Stored items
◇ ◇ ◇ ◇
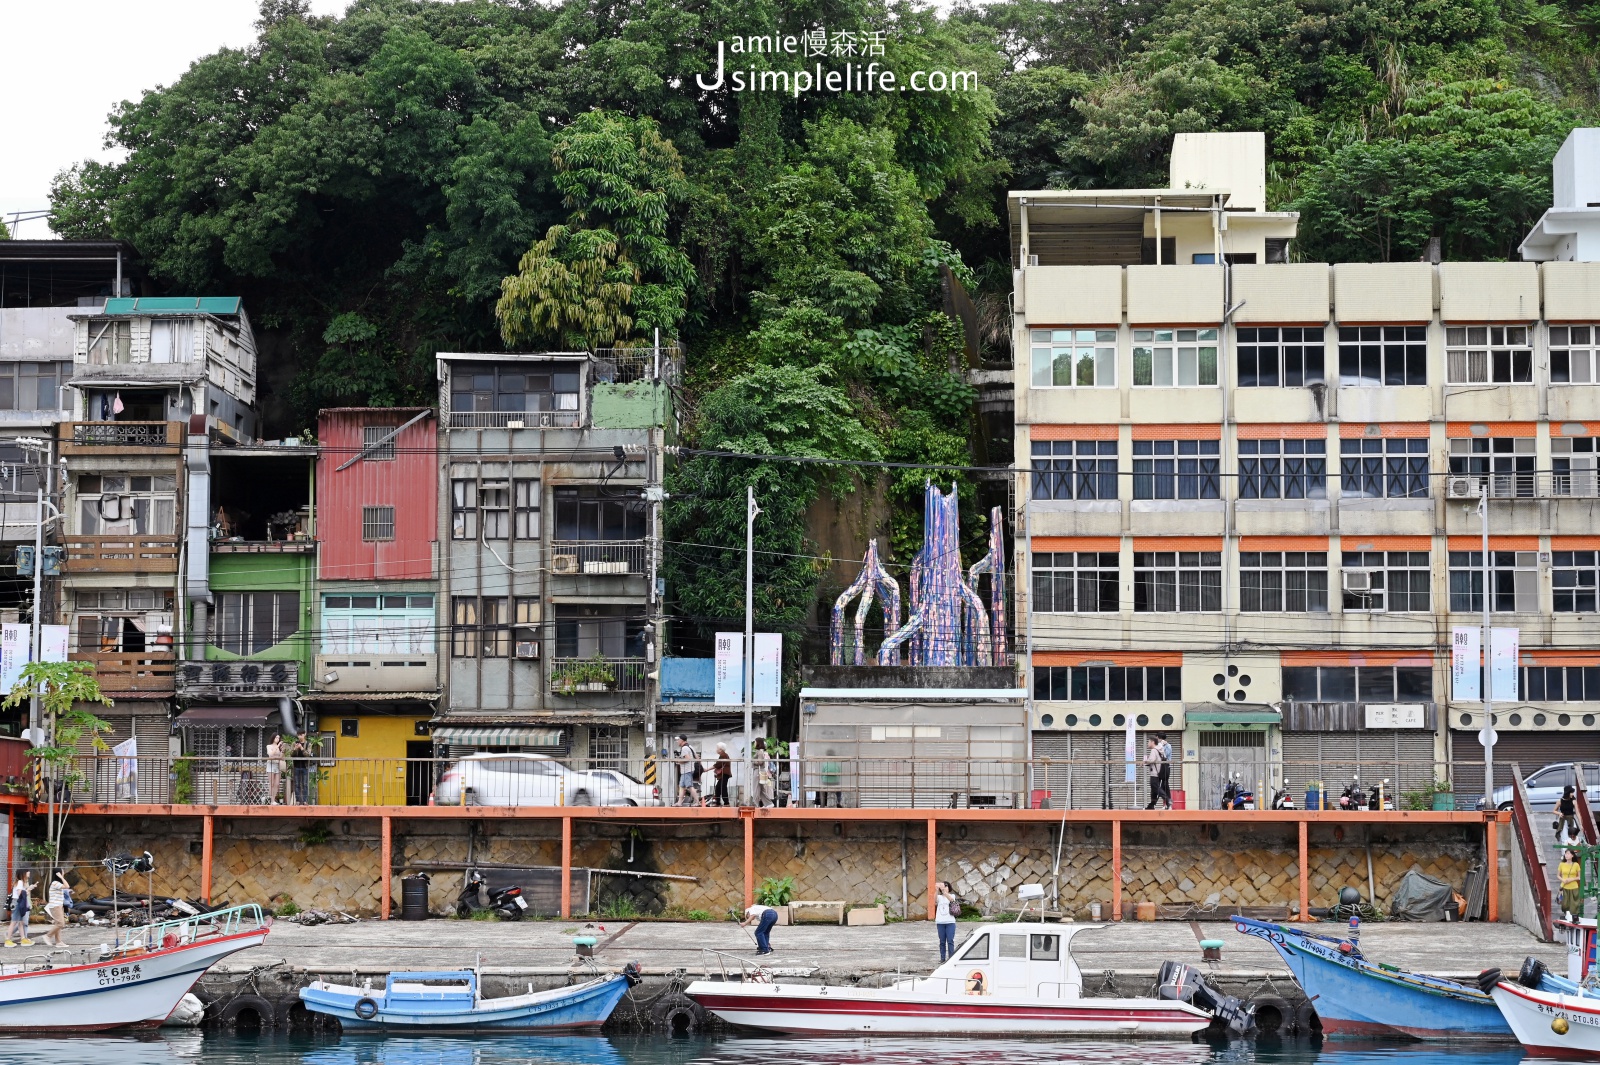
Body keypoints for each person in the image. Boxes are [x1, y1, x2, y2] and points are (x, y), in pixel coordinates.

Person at [6, 871, 32, 948]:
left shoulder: (21, 882)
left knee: (21, 922)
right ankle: (8, 940)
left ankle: (23, 938)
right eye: (27, 872)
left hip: (18, 903)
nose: (29, 873)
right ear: (23, 874)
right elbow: (20, 893)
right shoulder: (20, 882)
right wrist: (28, 889)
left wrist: (27, 890)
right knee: (14, 922)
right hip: (17, 903)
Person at [42, 870, 68, 948]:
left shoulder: (57, 884)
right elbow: (67, 886)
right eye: (62, 872)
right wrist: (61, 877)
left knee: (58, 924)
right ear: (58, 873)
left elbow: (65, 888)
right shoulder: (55, 883)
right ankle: (47, 936)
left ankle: (58, 941)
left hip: (58, 905)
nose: (63, 872)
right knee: (61, 923)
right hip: (55, 906)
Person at [935, 880, 958, 962]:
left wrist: (945, 892)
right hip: (940, 922)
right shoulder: (939, 897)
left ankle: (951, 958)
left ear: (949, 887)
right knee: (942, 941)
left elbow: (952, 900)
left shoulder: (952, 895)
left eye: (946, 885)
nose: (944, 887)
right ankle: (942, 958)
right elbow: (934, 900)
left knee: (950, 941)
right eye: (943, 886)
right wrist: (937, 889)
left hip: (950, 922)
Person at [675, 736, 699, 807]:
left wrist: (678, 761)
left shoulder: (684, 748)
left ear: (682, 740)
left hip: (687, 770)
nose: (677, 741)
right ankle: (679, 802)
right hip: (688, 769)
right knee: (681, 786)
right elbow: (696, 757)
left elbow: (687, 759)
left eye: (678, 740)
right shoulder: (690, 747)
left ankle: (697, 801)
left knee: (689, 786)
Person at [1561, 848, 1584, 919]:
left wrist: (1571, 879)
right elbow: (1558, 875)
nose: (1566, 855)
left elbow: (1579, 877)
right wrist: (1563, 880)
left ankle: (1574, 917)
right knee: (1564, 904)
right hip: (1564, 886)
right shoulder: (1562, 864)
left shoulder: (1576, 865)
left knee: (1574, 904)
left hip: (1574, 886)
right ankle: (1566, 915)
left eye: (1568, 854)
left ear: (1572, 855)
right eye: (1566, 853)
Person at [752, 738, 773, 808]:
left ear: (758, 743)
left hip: (758, 771)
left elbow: (760, 762)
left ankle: (755, 804)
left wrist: (752, 761)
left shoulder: (759, 752)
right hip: (760, 771)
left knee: (756, 788)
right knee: (761, 789)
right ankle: (768, 803)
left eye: (755, 742)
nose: (754, 743)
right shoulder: (760, 751)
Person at [1144, 737, 1164, 810]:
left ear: (1152, 742)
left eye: (1148, 742)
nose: (1148, 743)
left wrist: (1145, 761)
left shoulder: (1153, 750)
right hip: (1158, 772)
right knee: (1154, 790)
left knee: (1155, 788)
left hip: (1154, 773)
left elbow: (1152, 760)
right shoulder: (1159, 750)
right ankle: (1152, 805)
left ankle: (1167, 799)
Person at [266, 735, 285, 805]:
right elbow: (270, 754)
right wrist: (277, 746)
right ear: (273, 738)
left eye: (278, 738)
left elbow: (281, 757)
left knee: (277, 784)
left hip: (278, 765)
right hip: (271, 764)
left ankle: (273, 799)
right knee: (272, 783)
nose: (278, 739)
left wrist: (283, 751)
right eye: (276, 737)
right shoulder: (269, 746)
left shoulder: (279, 747)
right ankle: (272, 800)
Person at [1157, 733, 1174, 808]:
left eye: (1157, 738)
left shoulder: (1168, 746)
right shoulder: (1159, 745)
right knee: (1163, 785)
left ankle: (1168, 803)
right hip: (1160, 767)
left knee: (1164, 785)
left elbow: (1165, 755)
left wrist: (1162, 746)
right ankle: (1167, 803)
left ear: (1159, 738)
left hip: (1166, 767)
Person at [712, 743, 732, 807]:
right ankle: (719, 802)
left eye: (717, 748)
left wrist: (707, 769)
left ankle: (726, 803)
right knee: (719, 787)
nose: (716, 750)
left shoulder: (723, 755)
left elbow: (718, 764)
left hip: (724, 773)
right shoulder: (724, 755)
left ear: (720, 749)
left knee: (722, 787)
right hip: (724, 774)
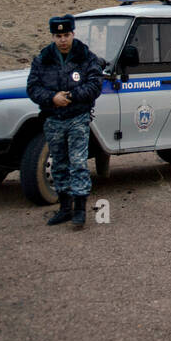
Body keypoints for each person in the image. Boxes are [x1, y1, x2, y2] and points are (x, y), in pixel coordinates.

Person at [26, 15, 103, 228]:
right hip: (53, 119)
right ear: (53, 36)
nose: (62, 40)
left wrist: (70, 96)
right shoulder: (43, 59)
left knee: (78, 162)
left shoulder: (86, 57)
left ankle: (80, 209)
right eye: (58, 36)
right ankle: (64, 208)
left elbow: (95, 85)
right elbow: (32, 88)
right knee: (59, 164)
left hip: (77, 117)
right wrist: (52, 98)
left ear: (73, 34)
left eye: (66, 35)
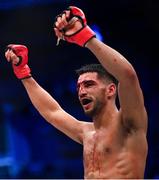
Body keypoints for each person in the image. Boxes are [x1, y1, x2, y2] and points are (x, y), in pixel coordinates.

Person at [5, 6, 148, 179]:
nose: (81, 91)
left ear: (111, 90)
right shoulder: (86, 133)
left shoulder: (129, 125)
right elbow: (52, 112)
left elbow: (128, 76)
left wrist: (87, 38)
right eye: (79, 87)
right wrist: (23, 74)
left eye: (88, 84)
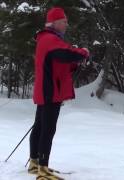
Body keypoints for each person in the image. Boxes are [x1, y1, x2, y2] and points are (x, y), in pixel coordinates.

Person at [28, 7, 89, 180]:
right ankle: (43, 169)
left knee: (40, 126)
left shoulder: (49, 39)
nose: (66, 24)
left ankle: (35, 163)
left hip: (47, 90)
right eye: (64, 21)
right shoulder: (49, 39)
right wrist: (83, 53)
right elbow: (65, 53)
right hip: (50, 91)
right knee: (47, 129)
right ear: (54, 22)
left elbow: (59, 61)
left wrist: (75, 63)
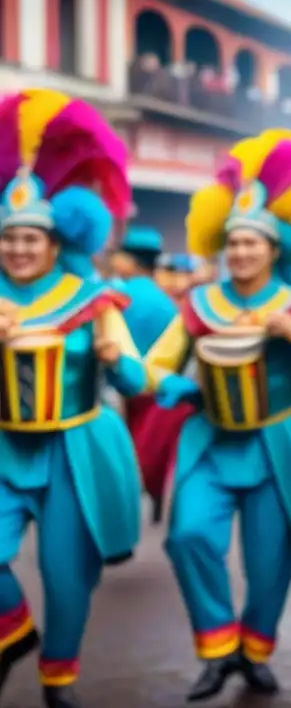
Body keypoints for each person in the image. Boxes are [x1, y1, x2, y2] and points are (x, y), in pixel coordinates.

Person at [145, 130, 291, 701]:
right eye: (233, 243)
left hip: (278, 447)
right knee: (187, 535)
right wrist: (177, 389)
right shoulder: (199, 305)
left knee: (272, 561)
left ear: (275, 249)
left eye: (252, 244)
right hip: (209, 443)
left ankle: (256, 647)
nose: (240, 253)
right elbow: (155, 366)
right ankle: (216, 646)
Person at [0, 89, 146, 708]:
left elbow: (136, 382)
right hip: (5, 451)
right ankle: (13, 631)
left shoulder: (94, 299)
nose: (19, 249)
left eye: (31, 239)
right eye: (9, 239)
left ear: (57, 241)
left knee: (67, 579)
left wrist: (119, 359)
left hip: (71, 454)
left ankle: (58, 680)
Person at [109, 224, 186, 522]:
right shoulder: (165, 300)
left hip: (127, 385)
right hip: (159, 389)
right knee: (152, 447)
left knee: (126, 449)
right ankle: (153, 500)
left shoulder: (117, 297)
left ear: (130, 260)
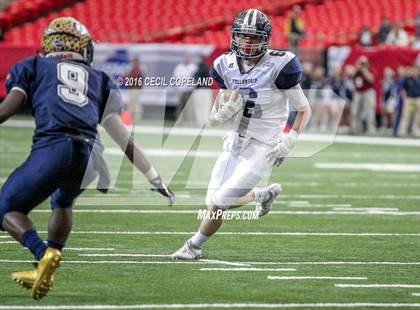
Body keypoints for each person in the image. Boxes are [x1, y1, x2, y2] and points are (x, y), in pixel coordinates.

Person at [0, 17, 174, 300]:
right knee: (63, 201)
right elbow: (123, 139)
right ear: (84, 48)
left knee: (6, 207)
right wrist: (154, 177)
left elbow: (7, 110)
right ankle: (45, 265)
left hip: (53, 148)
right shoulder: (99, 78)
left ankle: (43, 253)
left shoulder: (32, 66)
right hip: (89, 157)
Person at [172, 9, 311, 259]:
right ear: (235, 36)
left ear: (265, 39)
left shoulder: (280, 66)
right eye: (244, 36)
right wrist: (222, 114)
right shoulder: (224, 65)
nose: (248, 42)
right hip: (235, 142)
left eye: (254, 37)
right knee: (212, 204)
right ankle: (262, 194)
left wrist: (290, 139)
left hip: (264, 146)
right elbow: (213, 120)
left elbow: (304, 109)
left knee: (220, 202)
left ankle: (193, 246)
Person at [351, 56, 376, 134]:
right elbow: (351, 77)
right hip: (358, 92)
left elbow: (371, 79)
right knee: (355, 110)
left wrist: (364, 70)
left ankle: (370, 129)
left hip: (368, 91)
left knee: (369, 111)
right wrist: (357, 69)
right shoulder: (357, 70)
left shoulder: (370, 69)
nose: (362, 65)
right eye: (361, 63)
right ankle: (356, 129)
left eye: (363, 63)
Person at [398, 65, 420, 136]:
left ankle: (414, 131)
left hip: (418, 99)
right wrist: (405, 99)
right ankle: (402, 132)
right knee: (406, 115)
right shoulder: (407, 79)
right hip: (409, 99)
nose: (414, 71)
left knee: (417, 116)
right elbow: (403, 90)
◇ ◇ ◇ ◇
■ Problem: Go down the entries above from the line containing "right elbow: (52, 112)" to the line containing "right shoulder: (49, 39)" and write out each line exactly, leaving pictures out.

■ Output of the task:
right elbow: (52, 112)
left elbow: (128, 76)
left wrist: (87, 38)
right eye: (79, 87)
right wrist: (23, 74)
left eye: (88, 84)
Body keypoints for each person in the image. Boxes are [x1, y1, x2, y2] and points are (x, y), in pixel coordinates.

Person at [28, 7, 89, 180]:
right ankle: (43, 169)
left knee: (40, 126)
left shoulder: (49, 39)
nose: (66, 24)
left ankle: (35, 163)
left hip: (47, 90)
right eye: (64, 21)
right shoulder: (49, 39)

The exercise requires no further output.